High-level overview of Kafka transactions

The physical storage layout of Kafka is pretty simple: every log partition is implemented as a set of segment files of approximately the same size (e.g. 1 GB). Every time a producer publishes a message to a partition, the broker simply appends the message to the last segment file. For better performance, segment files are flushed to disk only after a configurable number of messages have been published or a configurable amount of time has elapsed6. Each broker keeps in memory a sorted list of offsets, including the offset of the first message in every segment file. Kafka employs some more performance optimisations, such as using the sendfile API 7 for sending data to consumers thus minimizing copying of data and system calls.

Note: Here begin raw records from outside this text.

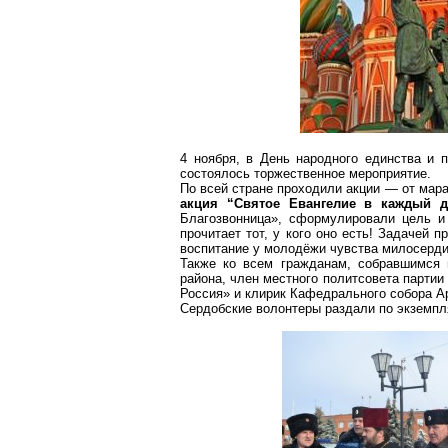
4 ноября, в День народного единства и 
состоялось торжественное мероприятие.
По всей стране проходили акции — от мара
акция “Святое Евангелие в каждый 
Благозвонница», сформулировали цель и з
прочитает тот, у кого оно есть! Задачей 
воспитание у молодёжи чувства милосердия
Также ко всем гражданам, собравшимся 
района, член местного политсовета партии
Россия» и клирик Кафедрального собора А
Сердобские волонтеры раздали по экземпл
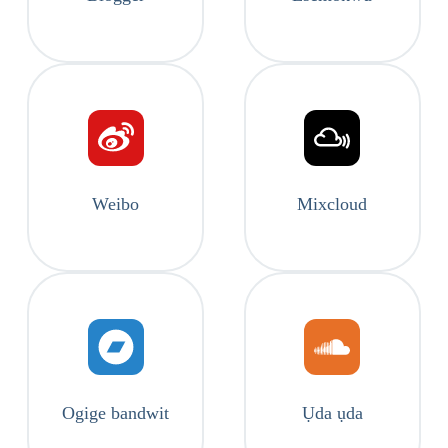
Weibo
Mixcloud
Ogige bandwit
Ụda ụda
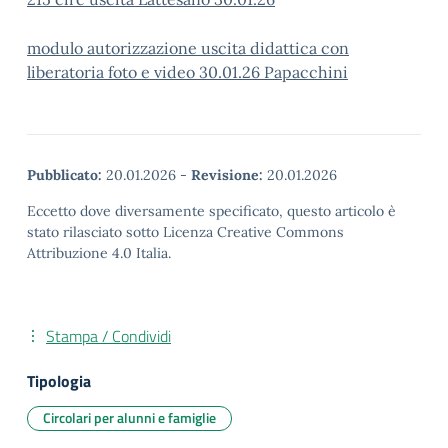
modulo autorizzazione uscita didattica con
liberatoria foto e video 30.01.26 Papacchini
Pubblicato:
20.01.2026
-
Revisione:
20.01.2026
Eccetto dove diversamente specificato, questo articolo è
stato rilasciato sotto Licenza Creative Commons
Attribuzione 4.0 Italia.
Stampa / Condividi
Tipologia
Circolari per alunni e famiglie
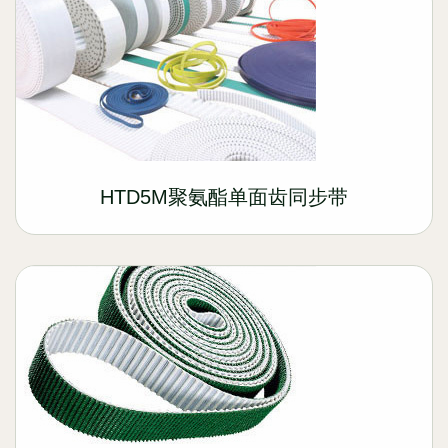
HTD5M聚氨酯单面齿同步带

Storage layout of a Kafka topic

Some of the guarantees provided by Kafka are the following:

  • Messages sent by a producer to a particular topic’s partition will be appended in the order they are sent. That is, if a message M1 is sent by the same producer as a message M2, and M1 is sent first, then M1 will have a lower offset than M~2~ and appear earlier in the log8.
  • As explained before, Kafka can provide at-least-once, at-most-once and exactly-once messaging semantics, depending on the configuration and the type of producers and consumers used.
  • The durability, availability and consistency guarantees provided by Kafka depend on the specific configuration of the cluster, as shown in the examples above. For example, a topic with replication factor of N, min.insync.replicas of N/2 + 1 and acks=all guarantees zero data loss and availability of the cluster for up to N/2 failures.


:book: This case study refers to version 2.3.1 of Kafka and it is an excerpt from my book “Distributed Systems for Practitioners”.




  1. “Kafka: A Distributed Messaging System for Log Processing”, Kreps Jay, Narkhede Neha, Rao Jun, NetDB 2011 

  2. “Building a Replicated Logging System with Apache Kafka”, Wang Guozhang et al., in Proceedings of the VLDB endowment vol. 8, issue 12, 2015 

  3. See: apache.kafka.org 

  4. This means Kafka can support both the point-to-point and the publish-subscribe model depending on the number of consumers used. 

  5. Note that this is assuming infinite retries. In practice, a maximum threshold of retries is usually performed, in which case a message might not be delivered if this limit is exhausted. 

  6. This behaviour is configurable through the values log.flush.interval.messages and log.flush.interval.ms. It is important to note that this behaviour has implications in the aforementioned durability guarantees, since some of the acknowledged records might be temporarily stored only in the memory of all in-sync replicas for some time until they are flushed to disk. 

  7. See: https://developer.ibm.com/articles/j-zerocopy 

  8. Note that ordering guarantees are provided only per partition. Users of Kafka can control partitioning, as described before, to leverage the ordering guarantees.